Records from a collection:
+ + + + +
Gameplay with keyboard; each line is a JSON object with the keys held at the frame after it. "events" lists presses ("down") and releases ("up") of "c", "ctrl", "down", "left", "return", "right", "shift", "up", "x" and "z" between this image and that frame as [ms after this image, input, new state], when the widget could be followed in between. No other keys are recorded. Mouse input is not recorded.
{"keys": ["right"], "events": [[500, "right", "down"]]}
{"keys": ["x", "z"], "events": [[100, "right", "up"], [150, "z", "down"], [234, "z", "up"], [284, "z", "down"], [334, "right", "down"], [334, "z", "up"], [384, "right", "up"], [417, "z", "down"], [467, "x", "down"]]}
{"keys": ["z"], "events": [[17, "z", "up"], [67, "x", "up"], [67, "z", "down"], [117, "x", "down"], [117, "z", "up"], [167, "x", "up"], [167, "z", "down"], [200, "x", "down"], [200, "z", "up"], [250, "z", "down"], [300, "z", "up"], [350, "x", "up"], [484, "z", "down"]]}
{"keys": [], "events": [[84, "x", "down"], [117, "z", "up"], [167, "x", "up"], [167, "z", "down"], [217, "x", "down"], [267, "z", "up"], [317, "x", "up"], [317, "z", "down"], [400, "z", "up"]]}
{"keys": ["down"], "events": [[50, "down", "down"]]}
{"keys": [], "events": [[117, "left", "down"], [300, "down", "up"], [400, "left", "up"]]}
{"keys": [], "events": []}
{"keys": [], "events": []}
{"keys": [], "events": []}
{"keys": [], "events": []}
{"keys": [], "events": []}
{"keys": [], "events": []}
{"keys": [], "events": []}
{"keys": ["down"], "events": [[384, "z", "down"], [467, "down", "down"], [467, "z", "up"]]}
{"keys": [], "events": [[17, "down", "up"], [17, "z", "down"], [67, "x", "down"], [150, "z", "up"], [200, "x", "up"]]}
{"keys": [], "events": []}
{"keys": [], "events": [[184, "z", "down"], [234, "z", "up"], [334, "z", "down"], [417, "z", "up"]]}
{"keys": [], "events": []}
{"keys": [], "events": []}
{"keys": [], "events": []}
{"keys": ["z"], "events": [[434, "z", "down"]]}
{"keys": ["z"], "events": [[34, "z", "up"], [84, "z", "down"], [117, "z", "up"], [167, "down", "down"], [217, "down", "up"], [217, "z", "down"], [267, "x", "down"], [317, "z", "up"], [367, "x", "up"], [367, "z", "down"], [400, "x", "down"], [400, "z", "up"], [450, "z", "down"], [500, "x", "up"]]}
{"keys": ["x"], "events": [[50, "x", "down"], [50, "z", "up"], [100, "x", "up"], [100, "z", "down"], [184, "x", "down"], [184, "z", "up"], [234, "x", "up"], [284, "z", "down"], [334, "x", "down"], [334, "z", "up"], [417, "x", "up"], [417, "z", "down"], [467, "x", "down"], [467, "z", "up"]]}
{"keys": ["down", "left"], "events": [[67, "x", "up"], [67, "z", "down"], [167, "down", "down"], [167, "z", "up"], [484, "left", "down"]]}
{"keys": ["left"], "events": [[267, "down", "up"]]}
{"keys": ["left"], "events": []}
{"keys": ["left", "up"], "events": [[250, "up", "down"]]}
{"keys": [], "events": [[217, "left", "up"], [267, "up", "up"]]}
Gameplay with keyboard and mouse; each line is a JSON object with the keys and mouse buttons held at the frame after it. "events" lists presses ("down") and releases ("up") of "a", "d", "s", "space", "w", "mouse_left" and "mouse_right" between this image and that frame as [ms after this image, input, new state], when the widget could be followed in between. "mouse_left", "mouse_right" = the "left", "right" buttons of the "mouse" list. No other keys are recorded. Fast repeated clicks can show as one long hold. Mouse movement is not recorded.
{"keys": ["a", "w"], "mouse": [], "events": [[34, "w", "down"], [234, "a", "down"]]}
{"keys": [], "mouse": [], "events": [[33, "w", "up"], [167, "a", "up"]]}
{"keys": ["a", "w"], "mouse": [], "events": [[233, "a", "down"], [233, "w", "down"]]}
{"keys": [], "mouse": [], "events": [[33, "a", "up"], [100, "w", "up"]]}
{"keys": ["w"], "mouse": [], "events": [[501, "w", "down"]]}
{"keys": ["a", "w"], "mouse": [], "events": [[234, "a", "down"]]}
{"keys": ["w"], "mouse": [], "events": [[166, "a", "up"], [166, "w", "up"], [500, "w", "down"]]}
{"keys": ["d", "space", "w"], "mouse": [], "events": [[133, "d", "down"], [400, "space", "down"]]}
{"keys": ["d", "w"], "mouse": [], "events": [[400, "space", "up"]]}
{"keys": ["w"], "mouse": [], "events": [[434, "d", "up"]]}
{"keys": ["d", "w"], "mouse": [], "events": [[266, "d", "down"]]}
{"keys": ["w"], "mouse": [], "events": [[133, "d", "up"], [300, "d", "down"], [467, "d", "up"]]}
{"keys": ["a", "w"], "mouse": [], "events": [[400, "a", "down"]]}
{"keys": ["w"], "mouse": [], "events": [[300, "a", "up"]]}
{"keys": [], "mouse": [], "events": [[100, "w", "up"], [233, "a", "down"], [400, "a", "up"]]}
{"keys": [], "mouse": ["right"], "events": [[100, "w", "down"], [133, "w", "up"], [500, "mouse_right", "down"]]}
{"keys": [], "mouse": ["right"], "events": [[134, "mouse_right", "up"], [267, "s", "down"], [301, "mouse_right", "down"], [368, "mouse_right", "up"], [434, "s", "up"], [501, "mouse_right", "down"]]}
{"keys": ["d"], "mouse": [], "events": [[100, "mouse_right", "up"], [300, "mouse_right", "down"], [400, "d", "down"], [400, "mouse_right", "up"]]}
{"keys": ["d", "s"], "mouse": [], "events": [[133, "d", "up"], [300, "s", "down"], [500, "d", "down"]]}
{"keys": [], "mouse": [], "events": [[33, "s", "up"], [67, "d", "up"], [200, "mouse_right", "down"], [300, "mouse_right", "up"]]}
+ + + + +
=== To do ===
In full and without deviation, reproduce the entries above.

=== Reply ===
Gameplay with keyboard; each line is a JSON object with the keys held at the frame after it. "events" lists presses ("down") and releases ("up") of "c", "ctrl", "down", "left", "return", "right", "shift", "up", "x" and "z" between this image and that frame as [ms after this image, input, new state], when the widget could be followed in between. No other keys are recorded. Mouse input is not recorded.
{"keys": ["right"], "events": [[500, "right", "down"]]}
{"keys": ["x", "z"], "events": [[100, "right", "up"], [150, "z", "down"], [234, "z", "up"], [284, "z", "down"], [334, "right", "down"], [334, "z", "up"], [384, "right", "up"], [417, "z", "down"], [467, "x", "down"]]}
{"keys": ["z"], "events": [[17, "z", "up"], [67, "x", "up"], [67, "z", "down"], [117, "x", "down"], [117, "z", "up"], [167, "x", "up"], [167, "z", "down"], [200, "x", "down"], [200, "z", "up"], [250, "z", "down"], [300, "z", "up"], [350, "x", "up"], [484, "z", "down"]]}
{"keys": [], "events": [[84, "x", "down"], [117, "z", "up"], [167, "x", "up"], [167, "z", "down"], [217, "x", "down"], [267, "z", "up"], [317, "x", "up"], [317, "z", "down"], [400, "z", "up"]]}
{"keys": ["down"], "events": [[50, "down", "down"]]}
{"keys": [], "events": [[117, "left", "down"], [300, "down", "up"], [400, "left", "up"]]}
{"keys": [], "events": []}
{"keys": [], "events": []}
{"keys": [], "events": []}
{"keys": [], "events": []}
{"keys": [], "events": []}
{"keys": [], "events": []}
{"keys": [], "events": []}
{"keys": ["down"], "events": [[384, "z", "down"], [467, "down", "down"], [467, "z", "up"]]}
{"keys": [], "events": [[17, "down", "up"], [17, "z", "down"], [67, "x", "down"], [150, "z", "up"], [200, "x", "up"]]}
{"keys": [], "events": []}
{"keys": [], "events": [[184, "z", "down"], [234, "z", "up"], [334, "z", "down"], [417, "z", "up"]]}
{"keys": [], "events": []}
{"keys": [], "events": []}
{"keys": [], "events": []}
{"keys": ["z"], "events": [[434, "z", "down"]]}
{"keys": ["z"], "events": [[34, "z", "up"], [84, "z", "down"], [117, "z", "up"], [167, "down", "down"], [217, "down", "up"], [217, "z", "down"], [267, "x", "down"], [317, "z", "up"], [367, "x", "up"], [367, "z", "down"], [400, "x", "down"], [400, "z", "up"], [450, "z", "down"], [500, "x", "up"]]}
{"keys": ["x"], "events": [[50, "x", "down"], [50, "z", "up"], [100, "x", "up"], [100, "z", "down"], [184, "x", "down"], [184, "z", "up"], [234, "x", "up"], [284, "z", "down"], [334, "x", "down"], [334, "z", "up"], [417, "x", "up"], [417, "z", "down"], [467, "x", "down"], [467, "z", "up"]]}
{"keys": ["down", "left"], "events": [[67, "x", "up"], [67, "z", "down"], [167, "down", "down"], [167, "z", "up"], [484, "left", "down"]]}
{"keys": ["left"], "events": [[267, "down", "up"]]}
{"keys": ["left"], "events": []}
{"keys": ["left", "up"], "events": [[250, "up", "down"]]}
{"keys": [], "events": [[217, "left", "up"], [267, "up", "up"]]}
Gameplay with keyboard and mouse; each line is a JSON object with the keys and mouse buttons held at the frame after it. "events" lists presses ("down") and releases ("up") of "a", "d", "s", "space", "w", "mouse_left" and "mouse_right" between this image and that frame as [ms after this image, input, new state], when the widget could be followed in between. "mouse_left", "mouse_right" = the "left", "right" buttons of the "mouse" list. No other keys are recorded. Fast repeated clicks can show as one long hold. Mouse movement is not recorded.
{"keys": ["a", "w"], "mouse": [], "events": [[34, "w", "down"], [234, "a", "down"]]}
{"keys": [], "mouse": [], "events": [[33, "w", "up"], [167, "a", "up"]]}
{"keys": ["a", "w"], "mouse": [], "events": [[233, "a", "down"], [233, "w", "down"]]}
{"keys": [], "mouse": [], "events": [[33, "a", "up"], [100, "w", "up"]]}
{"keys": ["w"], "mouse": [], "events": [[501, "w", "down"]]}
{"keys": ["a", "w"], "mouse": [], "events": [[234, "a", "down"]]}
{"keys": ["w"], "mouse": [], "events": [[166, "a", "up"], [166, "w", "up"], [500, "w", "down"]]}
{"keys": ["d", "space", "w"], "mouse": [], "events": [[133, "d", "down"], [400, "space", "down"]]}
{"keys": ["d", "w"], "mouse": [], "events": [[400, "space", "up"]]}
{"keys": ["w"], "mouse": [], "events": [[434, "d", "up"]]}
{"keys": ["d", "w"], "mouse": [], "events": [[266, "d", "down"]]}
{"keys": ["w"], "mouse": [], "events": [[133, "d", "up"], [300, "d", "down"], [467, "d", "up"]]}
{"keys": ["a", "w"], "mouse": [], "events": [[400, "a", "down"]]}
{"keys": ["w"], "mouse": [], "events": [[300, "a", "up"]]}
{"keys": [], "mouse": [], "events": [[100, "w", "up"], [233, "a", "down"], [400, "a", "up"]]}
{"keys": [], "mouse": ["right"], "events": [[100, "w", "down"], [133, "w", "up"], [500, "mouse_right", "down"]]}
{"keys": [], "mouse": ["right"], "events": [[134, "mouse_right", "up"], [267, "s", "down"], [301, "mouse_right", "down"], [368, "mouse_right", "up"], [434, "s", "up"], [501, "mouse_right", "down"]]}
{"keys": ["d"], "mouse": [], "events": [[100, "mouse_right", "up"], [300, "mouse_right", "down"], [400, "d", "down"], [400, "mouse_right", "up"]]}
{"keys": ["d", "s"], "mouse": [], "events": [[133, "d", "up"], [300, "s", "down"], [500, "d", "down"]]}
{"keys": [], "mouse": [], "events": [[33, "s", "up"], [67, "d", "up"], [200, "mouse_right", "down"], [300, "mouse_right", "up"]]}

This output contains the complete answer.